- Potarzyca Location within Poland
- Coordinates: 51°46′04″N 17°02′26″E﻿ / ﻿51.76778°N 17.04056°E
- Country: Poland
- Voivodeship: Greater Poland
- County: Gostyń
- Gmina: Krobia
- Population: 295
- Time zone: UTC+1 (CET)
- • Summer (DST): UTC+2 (CEST)
- Vehicle registration: PGS

= Potarzyca, Gostyń County =

Potarzyca is a village in the administrative district of Gmina Krobia, within Gostyń County, Greater Poland Voivodeship, in west-central Poland.

==History==
The area formed part of Poland since the establishment of the state in the 10th century. Potarzyca was a private church village, administratively located in the Kościan County in the Poznań Voivodeship in the Greater Poland Province of the Kingdom of Poland. It was annexed by Prussia in the Second Partition of Poland in 1793. It was regained by Poles in 1807 and included within the short-lived Duchy of Warsaw, and after the duchy's dissolution in 1815, the village was reannexed by Prussia, and was also part of Germany from 1871. Following World War I, Poland regained independence and control of the village.
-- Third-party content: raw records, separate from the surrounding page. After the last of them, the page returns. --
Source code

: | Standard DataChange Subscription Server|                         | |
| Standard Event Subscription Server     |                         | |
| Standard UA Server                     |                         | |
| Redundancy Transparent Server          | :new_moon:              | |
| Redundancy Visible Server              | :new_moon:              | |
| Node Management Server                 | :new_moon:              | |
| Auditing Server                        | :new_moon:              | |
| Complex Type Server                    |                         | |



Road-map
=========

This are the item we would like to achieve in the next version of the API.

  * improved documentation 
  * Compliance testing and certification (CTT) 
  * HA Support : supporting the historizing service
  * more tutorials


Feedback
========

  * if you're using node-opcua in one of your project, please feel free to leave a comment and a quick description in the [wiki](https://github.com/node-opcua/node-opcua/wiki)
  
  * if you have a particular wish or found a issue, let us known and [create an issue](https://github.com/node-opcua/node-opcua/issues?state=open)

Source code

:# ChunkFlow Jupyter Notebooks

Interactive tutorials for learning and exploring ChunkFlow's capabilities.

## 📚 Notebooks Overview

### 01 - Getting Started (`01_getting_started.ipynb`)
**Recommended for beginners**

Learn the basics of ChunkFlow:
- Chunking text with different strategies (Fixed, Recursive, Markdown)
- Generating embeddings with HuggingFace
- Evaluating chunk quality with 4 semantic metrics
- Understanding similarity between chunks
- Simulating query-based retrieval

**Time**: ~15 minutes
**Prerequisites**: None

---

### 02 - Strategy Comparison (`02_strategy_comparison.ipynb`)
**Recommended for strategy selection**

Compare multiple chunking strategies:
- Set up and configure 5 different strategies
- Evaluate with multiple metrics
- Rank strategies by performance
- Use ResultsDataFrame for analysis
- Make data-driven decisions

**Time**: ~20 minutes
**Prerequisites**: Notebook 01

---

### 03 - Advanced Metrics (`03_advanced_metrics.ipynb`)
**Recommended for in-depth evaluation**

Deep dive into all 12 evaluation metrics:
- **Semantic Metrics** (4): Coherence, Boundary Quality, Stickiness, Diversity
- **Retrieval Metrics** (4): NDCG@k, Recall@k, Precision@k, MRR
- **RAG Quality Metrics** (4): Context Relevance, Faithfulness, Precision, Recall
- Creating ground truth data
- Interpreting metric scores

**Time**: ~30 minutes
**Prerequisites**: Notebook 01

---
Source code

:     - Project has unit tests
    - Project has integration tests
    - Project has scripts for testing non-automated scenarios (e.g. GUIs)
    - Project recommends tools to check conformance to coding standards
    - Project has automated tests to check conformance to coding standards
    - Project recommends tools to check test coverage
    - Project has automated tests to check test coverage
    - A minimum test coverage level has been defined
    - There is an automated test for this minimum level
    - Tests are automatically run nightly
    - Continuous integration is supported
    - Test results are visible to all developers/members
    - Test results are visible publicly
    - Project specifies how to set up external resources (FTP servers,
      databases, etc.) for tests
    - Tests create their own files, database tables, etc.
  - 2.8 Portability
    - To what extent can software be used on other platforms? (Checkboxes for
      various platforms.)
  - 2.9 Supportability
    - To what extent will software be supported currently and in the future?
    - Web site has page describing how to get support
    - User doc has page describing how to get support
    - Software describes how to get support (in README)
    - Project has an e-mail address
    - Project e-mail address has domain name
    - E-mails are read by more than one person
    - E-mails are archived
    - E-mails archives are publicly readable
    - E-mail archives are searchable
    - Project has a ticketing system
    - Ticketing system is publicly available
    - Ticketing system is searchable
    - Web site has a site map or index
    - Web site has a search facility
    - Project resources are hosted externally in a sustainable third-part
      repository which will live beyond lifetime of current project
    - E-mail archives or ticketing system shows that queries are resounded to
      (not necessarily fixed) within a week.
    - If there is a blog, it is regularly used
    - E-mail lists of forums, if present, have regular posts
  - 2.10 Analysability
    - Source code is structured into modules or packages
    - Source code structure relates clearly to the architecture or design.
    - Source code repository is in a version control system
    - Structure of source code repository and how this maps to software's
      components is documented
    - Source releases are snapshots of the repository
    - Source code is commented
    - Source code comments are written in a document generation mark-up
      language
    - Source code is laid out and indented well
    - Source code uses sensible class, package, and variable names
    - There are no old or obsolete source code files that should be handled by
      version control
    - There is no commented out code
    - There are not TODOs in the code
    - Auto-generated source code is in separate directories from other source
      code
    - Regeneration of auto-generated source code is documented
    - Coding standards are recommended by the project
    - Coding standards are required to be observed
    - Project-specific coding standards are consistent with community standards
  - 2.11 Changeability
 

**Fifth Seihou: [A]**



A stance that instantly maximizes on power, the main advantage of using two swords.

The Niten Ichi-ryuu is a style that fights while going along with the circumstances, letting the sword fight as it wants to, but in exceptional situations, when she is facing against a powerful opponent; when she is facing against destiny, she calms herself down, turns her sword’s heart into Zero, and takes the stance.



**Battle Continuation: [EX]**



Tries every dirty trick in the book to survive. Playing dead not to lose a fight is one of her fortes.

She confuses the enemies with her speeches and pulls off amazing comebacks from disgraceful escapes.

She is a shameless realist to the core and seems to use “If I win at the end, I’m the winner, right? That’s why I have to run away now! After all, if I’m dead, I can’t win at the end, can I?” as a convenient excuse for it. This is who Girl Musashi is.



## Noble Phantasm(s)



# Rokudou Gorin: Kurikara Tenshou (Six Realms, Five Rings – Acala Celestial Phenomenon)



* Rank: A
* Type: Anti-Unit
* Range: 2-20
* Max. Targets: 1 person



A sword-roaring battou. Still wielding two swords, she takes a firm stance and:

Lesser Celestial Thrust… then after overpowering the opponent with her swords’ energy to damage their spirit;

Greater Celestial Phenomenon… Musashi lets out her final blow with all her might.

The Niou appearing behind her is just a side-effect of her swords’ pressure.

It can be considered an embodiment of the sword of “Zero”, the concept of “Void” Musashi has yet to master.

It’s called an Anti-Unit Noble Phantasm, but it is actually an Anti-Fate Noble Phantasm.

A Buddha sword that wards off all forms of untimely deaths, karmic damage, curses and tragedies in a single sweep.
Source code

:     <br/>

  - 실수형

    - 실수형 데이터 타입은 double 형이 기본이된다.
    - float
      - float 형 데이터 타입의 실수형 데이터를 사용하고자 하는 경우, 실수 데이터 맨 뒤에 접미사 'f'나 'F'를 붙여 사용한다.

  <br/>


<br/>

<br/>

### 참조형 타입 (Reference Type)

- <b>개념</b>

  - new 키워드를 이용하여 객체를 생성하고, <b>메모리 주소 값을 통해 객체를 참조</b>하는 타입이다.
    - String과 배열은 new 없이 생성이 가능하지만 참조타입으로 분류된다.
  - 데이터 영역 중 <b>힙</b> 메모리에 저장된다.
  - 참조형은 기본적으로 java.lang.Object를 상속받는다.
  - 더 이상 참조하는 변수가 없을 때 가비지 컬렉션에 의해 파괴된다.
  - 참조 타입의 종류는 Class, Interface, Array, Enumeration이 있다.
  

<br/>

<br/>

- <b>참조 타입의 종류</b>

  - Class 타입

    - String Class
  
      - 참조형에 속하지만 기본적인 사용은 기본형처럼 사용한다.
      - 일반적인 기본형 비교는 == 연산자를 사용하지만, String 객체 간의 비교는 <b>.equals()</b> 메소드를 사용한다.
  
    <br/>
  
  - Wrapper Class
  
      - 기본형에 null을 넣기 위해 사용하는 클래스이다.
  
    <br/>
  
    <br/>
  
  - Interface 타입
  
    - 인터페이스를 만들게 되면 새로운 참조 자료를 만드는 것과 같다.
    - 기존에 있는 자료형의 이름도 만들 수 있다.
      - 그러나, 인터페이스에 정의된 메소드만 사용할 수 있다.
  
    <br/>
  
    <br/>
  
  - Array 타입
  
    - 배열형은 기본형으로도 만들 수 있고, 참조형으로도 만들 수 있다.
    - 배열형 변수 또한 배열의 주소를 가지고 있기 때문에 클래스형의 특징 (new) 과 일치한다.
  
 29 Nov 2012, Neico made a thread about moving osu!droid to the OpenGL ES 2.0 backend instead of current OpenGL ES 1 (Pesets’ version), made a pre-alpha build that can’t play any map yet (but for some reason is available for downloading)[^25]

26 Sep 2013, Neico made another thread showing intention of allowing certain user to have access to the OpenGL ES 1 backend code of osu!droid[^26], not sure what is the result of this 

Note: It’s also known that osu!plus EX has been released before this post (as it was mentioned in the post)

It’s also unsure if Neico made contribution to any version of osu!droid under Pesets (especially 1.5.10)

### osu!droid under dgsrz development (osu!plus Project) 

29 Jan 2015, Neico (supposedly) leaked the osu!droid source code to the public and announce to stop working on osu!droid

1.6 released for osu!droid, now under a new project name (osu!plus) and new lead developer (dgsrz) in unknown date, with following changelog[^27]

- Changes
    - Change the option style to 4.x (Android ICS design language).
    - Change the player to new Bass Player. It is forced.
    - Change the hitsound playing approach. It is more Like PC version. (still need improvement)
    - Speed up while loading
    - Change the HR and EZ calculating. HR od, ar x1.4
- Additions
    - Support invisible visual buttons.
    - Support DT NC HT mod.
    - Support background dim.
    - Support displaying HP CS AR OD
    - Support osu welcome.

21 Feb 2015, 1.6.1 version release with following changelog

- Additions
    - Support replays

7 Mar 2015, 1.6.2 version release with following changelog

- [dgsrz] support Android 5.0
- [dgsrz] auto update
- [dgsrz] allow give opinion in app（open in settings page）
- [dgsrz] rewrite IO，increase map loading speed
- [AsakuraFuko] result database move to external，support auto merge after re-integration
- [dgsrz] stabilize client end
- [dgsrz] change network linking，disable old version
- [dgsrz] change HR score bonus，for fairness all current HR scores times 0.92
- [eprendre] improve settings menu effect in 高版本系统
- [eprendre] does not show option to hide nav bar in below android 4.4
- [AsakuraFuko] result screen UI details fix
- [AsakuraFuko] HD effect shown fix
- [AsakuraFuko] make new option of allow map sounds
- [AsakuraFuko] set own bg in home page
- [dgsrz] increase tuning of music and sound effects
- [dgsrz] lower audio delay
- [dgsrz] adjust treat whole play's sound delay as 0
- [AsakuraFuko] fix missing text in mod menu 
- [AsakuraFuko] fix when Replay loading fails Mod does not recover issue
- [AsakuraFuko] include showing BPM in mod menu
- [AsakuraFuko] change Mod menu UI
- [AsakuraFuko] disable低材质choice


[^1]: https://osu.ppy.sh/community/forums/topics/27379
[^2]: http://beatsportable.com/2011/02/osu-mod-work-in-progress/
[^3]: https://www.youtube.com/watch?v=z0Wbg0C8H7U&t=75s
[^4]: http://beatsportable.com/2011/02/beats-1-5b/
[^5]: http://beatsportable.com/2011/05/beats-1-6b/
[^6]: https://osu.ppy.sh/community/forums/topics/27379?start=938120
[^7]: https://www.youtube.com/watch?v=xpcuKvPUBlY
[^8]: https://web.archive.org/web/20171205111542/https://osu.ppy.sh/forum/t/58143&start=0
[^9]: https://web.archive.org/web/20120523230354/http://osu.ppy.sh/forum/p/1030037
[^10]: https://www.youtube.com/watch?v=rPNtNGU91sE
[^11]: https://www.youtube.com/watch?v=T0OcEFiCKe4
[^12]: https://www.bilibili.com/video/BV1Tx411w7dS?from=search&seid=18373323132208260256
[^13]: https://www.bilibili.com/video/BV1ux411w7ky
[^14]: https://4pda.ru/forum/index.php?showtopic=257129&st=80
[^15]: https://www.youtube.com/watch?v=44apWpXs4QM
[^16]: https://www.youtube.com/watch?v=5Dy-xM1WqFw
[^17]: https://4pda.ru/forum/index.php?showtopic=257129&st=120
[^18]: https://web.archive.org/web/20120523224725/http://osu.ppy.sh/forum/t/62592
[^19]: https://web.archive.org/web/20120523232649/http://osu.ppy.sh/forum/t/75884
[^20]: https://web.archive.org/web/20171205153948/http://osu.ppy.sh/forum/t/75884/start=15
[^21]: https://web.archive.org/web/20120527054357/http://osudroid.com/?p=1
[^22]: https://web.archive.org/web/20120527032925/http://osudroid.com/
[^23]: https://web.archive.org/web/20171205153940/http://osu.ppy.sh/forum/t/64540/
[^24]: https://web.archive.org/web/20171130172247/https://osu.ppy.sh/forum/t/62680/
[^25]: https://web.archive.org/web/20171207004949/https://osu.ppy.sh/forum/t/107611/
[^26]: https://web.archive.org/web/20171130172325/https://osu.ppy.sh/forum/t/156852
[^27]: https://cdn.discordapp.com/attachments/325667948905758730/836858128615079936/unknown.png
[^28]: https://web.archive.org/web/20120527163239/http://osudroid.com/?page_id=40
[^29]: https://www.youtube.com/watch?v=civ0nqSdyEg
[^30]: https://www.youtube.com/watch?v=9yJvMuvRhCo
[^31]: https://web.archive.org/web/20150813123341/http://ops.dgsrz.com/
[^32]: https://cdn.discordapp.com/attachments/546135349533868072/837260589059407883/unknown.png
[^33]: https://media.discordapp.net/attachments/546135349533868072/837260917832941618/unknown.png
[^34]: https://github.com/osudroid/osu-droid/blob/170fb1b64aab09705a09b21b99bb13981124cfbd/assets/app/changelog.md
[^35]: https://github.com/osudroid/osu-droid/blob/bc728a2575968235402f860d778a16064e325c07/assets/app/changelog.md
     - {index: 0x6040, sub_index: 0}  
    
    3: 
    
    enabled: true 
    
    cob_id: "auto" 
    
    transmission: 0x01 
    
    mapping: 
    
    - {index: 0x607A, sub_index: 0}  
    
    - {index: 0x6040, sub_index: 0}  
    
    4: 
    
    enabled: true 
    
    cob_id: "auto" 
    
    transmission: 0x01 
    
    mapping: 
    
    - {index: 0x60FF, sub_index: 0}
During the German occupation of Poland (World War II), in 1941–1942, the occupiers carried out expulsions of Poles, who then were either deported to forced labour in Germany or enslaved as forced labour of new German colonists in the county. Houses and farms of expelled Poles were handed over to German colonists as part of the Lebensraum policy. In 1941–1942, the Germans also operated a forced labour camp for Jewish men in the village.